Com o intuito de promover relações de consumo mais transparentes e fortalecer a defesa dos direitos dos cidadãos no Amazonas, o deputado Roberto Cidade, que comanda a Assembleia Legislativa do Estado, apresentou o Projeto de Lei nº 654/2025. A proposta estabelece que plataformas digitais e sites de reservas sejam obrigados a informar, de maneira clara e imediata, o preço integral das hospedagens. Isso significa que o valor anunciado deve obrigatoriamente já contemplar a soma de todas as taxas, impostos e custos adicionais, evitando que o consumidor seja surpreendido por cobranças extras ao finalizar a compra.

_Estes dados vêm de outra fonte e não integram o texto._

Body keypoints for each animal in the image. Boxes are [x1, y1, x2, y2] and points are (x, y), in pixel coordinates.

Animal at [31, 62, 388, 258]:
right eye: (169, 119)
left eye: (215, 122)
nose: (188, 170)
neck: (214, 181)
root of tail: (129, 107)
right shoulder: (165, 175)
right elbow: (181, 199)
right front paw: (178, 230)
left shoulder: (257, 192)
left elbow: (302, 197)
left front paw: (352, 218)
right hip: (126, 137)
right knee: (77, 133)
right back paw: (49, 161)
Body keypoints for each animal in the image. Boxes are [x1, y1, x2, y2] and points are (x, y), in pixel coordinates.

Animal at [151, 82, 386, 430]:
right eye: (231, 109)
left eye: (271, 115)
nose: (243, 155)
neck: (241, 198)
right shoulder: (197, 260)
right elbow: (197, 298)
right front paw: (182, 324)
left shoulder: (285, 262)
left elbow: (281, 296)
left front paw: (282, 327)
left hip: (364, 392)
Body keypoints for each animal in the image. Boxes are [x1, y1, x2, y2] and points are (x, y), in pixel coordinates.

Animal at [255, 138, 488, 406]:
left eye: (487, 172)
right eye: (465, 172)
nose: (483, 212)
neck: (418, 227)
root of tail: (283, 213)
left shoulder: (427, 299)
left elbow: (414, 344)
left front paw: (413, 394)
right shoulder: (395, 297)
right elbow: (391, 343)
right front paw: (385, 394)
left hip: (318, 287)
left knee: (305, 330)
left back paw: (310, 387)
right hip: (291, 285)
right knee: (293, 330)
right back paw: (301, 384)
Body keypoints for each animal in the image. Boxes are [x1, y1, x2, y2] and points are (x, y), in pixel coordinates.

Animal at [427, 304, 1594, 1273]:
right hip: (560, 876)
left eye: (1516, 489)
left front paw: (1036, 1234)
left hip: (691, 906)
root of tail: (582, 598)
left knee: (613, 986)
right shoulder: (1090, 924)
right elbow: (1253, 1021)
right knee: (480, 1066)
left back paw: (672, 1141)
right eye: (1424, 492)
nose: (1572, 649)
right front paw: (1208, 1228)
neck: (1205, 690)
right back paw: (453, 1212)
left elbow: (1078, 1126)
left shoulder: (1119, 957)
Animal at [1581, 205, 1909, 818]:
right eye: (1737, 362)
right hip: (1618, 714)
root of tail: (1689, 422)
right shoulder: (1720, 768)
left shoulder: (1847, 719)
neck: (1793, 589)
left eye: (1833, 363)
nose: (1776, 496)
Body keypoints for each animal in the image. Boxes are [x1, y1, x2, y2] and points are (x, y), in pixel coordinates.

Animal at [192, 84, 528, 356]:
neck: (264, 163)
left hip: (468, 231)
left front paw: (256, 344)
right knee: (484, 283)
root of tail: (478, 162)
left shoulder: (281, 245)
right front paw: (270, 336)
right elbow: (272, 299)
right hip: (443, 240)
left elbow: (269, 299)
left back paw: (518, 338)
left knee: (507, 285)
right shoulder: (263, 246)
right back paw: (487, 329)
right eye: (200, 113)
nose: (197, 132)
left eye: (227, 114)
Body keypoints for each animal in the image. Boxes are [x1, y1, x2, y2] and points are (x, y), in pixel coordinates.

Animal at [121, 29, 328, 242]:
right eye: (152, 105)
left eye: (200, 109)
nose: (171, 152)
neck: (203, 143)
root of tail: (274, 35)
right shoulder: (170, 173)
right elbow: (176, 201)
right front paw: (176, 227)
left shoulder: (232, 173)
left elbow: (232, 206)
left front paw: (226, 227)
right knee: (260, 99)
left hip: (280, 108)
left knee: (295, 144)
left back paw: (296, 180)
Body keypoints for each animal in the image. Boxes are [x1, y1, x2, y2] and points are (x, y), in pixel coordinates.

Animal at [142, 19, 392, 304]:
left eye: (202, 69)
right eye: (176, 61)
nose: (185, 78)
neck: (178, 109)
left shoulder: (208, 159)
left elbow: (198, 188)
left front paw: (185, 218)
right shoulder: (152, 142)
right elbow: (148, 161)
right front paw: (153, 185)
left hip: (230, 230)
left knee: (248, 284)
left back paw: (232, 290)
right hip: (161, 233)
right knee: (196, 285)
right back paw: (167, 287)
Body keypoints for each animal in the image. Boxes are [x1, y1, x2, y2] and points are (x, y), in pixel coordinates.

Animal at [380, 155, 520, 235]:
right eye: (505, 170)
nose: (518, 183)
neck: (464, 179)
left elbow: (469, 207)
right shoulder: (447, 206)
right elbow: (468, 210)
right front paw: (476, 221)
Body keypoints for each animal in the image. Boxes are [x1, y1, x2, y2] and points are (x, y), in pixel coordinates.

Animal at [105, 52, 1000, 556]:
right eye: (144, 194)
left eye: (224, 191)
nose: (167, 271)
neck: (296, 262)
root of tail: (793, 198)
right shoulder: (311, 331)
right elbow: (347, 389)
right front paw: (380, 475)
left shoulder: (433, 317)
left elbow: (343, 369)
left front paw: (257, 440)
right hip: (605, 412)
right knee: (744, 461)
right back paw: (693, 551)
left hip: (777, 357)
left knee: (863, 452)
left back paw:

O objetivo central dessa proposta legislativa é combater estratégias de marketing digital que confundem o cliente ao apresentar valores incompletos, deixando para revelar despesas adicionais somente no último passo da reserva. A partir dessa medida, qualquer ferramenta virtual, seja ela um aplicativo, rede social ou site de buscas, terá o dever de expor o preço final da estadia de maneira direta e de fácil visualização para quem busca serviços no Amazonas.
Segundo o parlamentar, o foco é garantir que o cidadão tenha pleno conhecimento do compromisso financeiro que está assumindo, eliminando taxas ocultas que surgem inesperadamente no fechamento do carrinho. Essa proteção ao poder de escolha do comprador visa assegurar que o valor visualizado inicialmente seja, de fato, o valor desembolsado.
Juridicamente, a proposta encontra amparo no Código de Defesa do Consumidor, especificamente no trecho que define a informação transparente como um direito fundamental. Ao exigir que detalhes sobre tributos e encargos acompanhem o preço principal desde o primeiro contato, o projeto de lei reforça a necessidade de que toda oferta de serviço seja apresentada com clareza, precisão e honestidade, respeitando a legislação federal já em vigor.
As estatísticas coletadas pelo Sistema Nacional de Informações de Defesa do Consumidor e pelo portal Consumidor.gov.br revelam que o segmento de viagens e hotelaria figura entre os campeões de reclamações no Brasil. Grande parte dessas insatisfações decorre justamente de divergências de preços e da inclusão de custos extras não informados previamente. Diante desse cenário, a nova regulamentação não apenas resguarda o cidadão, mas também promove uma competição mais equilibrada no mercado turístico, já que a omissão de taxas obrigatórias acaba prejudicando os empreendimentos locais que operam com transparência e seguem rigorosamente as normas tributárias.
O deputado Roberto Cidade ressalta que o impacto da lei ultrapassa a proteção individual, servindo como um mecanismo para amadurecer o ambiente de negócios no Amazonas e incentivar o comércio ético. Ao exigir que o valor final da oferta seja apresentado de forma integral, incluindo todos os impostos e encargos, o projeto busca reduzir o número de litígios e valorizar o turismo feito com responsabilidade. Em última análise, a medida cria um ecossistema mais confiável tanto para quem compra quanto para quem vende, consolidando a transparência como o pilar central das relações de consumo no estado.